Never let market size fool you into making a misconceived target market choice. Social media pioneer Ning wisely gave up its Facebook-inspired dream of success with millions of consumers to serve a much smaller set of business customers instead. In making the change, its customer base grew from 17,000 to over 100,000 according to Fortune Magazine, while the certainty of paid subscriptions replaced uncertain advertising revenue.
Ning’s software enables its customers to launch and run their own private social network with employees, customers, fans or suppliers. The switch from consumers to organizations emerged from the CEO shutting down Ning’s free service. Consumers jumped ship for one of the 125 plus free social media Facebook clones. With a narrower but relatively under-served target market, Ning was free to add services that deepen and differentiate its value to business customers. Additions include analytics for the network, mobile applications, discussion forums and integration with business customers’ Facebook pages.
Leaders are often deceived by the size of a target market, assuming that more is better. But revenue depends upon a lot more than market size and growth. Your ability to move to high awareness rates, high consideration rates, high win rates and high average revenue per customer are much more important than market size in driving revenue growth, as long as the market meets some minimum threshold.
Here’s a case in point.
A commercial sewing client faced the “ubiquitous market” dilemma many business-to-business companies face. You’d really be surprised by how many industries use commercial sewers as part of their value chain – office furniture, dental chairs, power sports equipment, laboratory stools, radiology patient exam-tables, shoes, apparel, lawn and garden, etc. You get the picture.

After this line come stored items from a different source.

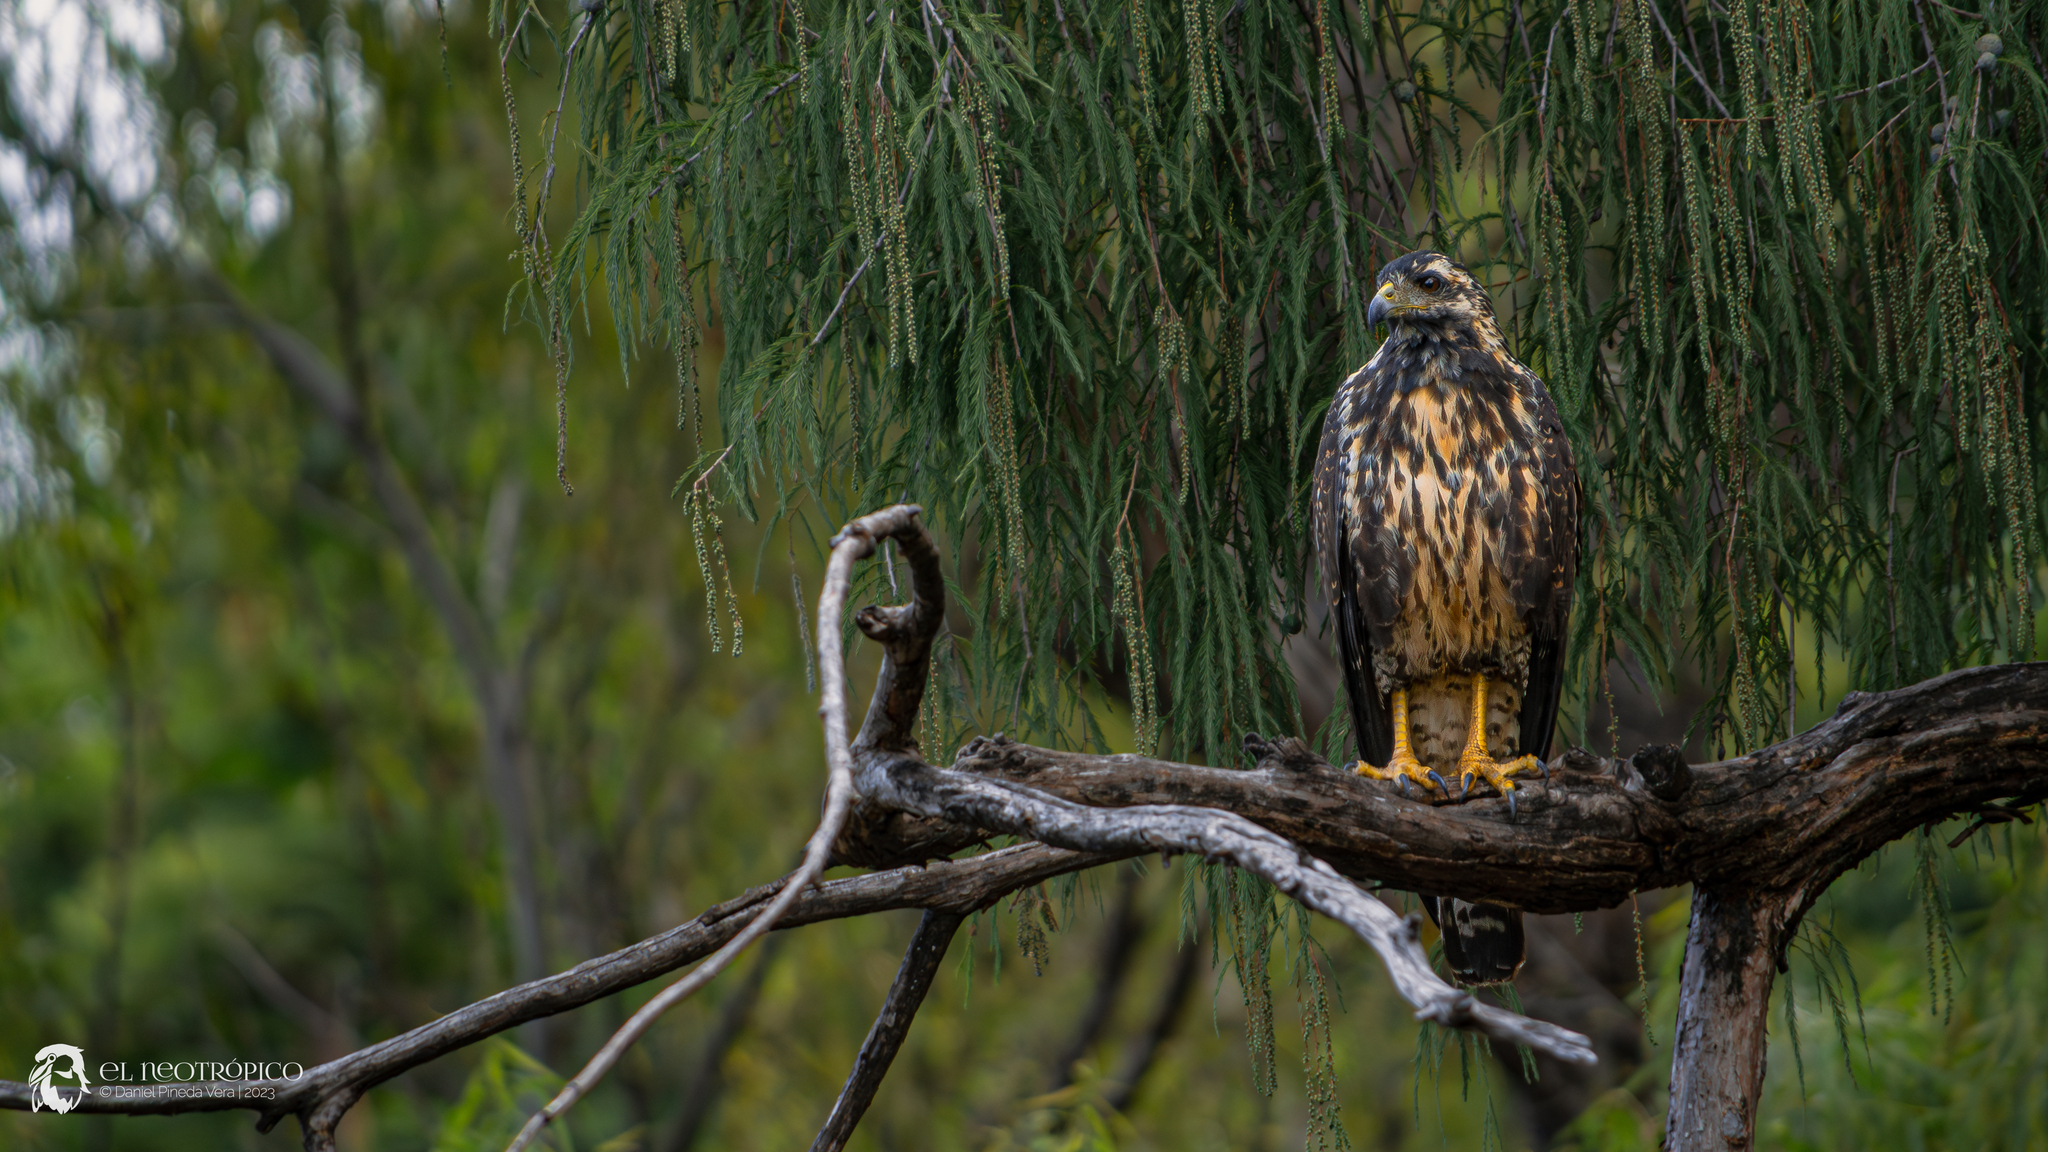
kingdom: Animalia
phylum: Chordata
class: Aves
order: Accipitriformes
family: Accipitridae
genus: Buteogallus
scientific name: Buteogallus anthracinus
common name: Common black hawk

With no end to the number of businesses that might need its services, the company’s direct sales force fell into the trap of responding to customer and prospect Requests for Proposals delivered by mail, fax and e-mail. With multiple high-quality commercial sewers in the industry, the industry’s offerings had become commodities. Price and schedule availability largely determined the winner. My client won orders based on their history of heroic service, an attribute that won customer loyalty but not a price premium.
We dramatically narrowed the target market to companies for which commercial sewing was a distraction, rather than a key part of their core business. These are companies that viewed the work associated with creating low-priced fabric accessories customers used alongside equipment as a diversion from their core business of designing, manufacturing and selling high-priced equipment. (E.g., while customers need life jackets, boat manufacturers love making boats!) We further narrowed the list of potential industry targets to those in a broadly defined industry in which my client already had solid work experience, a customer base and an understanding of end-users of its customers’ products.
We redefined my client’s business as a fabric accessory subsidiary that designs, manufactures, merchandises, markets and distributes its customers’ branded after-market accessories (i.e., purchased alongside or after the original equipment is sold). In outsourcing their accessory business to my client, companies earned equivalent or higher revenue with dramatically reduced overhead costs. That’s a powerful value promise.
My client mastered understanding how end-users used accessories and the distribution channels to reach these end-users. It also hired designers and created a far more consumer-focused culture. All these changes made my client the expert its customers could depend upon to drive sales of their branded after-market fabric accessory products.
One measure of my client’s success is that it so mastered the accessory business that it introduced its own line of accessories at a lower price point than clients’ branded accessories, appealing to end-users who did not value having the equipment brand on its accessory products.
The size of my client’s narrowed target market was considerably smaller than “all businesses needing commercial sewing services.” But serving a much narrower market made it much easier to build high awareness and consideration rates from what had been low levels. As important, my client’s win rates and revenue per customer increased dramatically.
Instead of asking “How big is the market?” strategic leaders ask, “In which markets can we build high awareness and consideration rates and the hard-to-copy advantages that result in high win rates and price premiums?”
Want a fun challenge? Create the algebraic equation that links your revenue to market size, awareness rate, consideration rate and win rate. Then simulate the impact of changing different terms.
I agree with the main point of your article. There are some businesses which aren’t aiming to the right market decision. This really goes out to businessmen out there and I hope they can read this stuff and review their goals. Great write up! Thanks!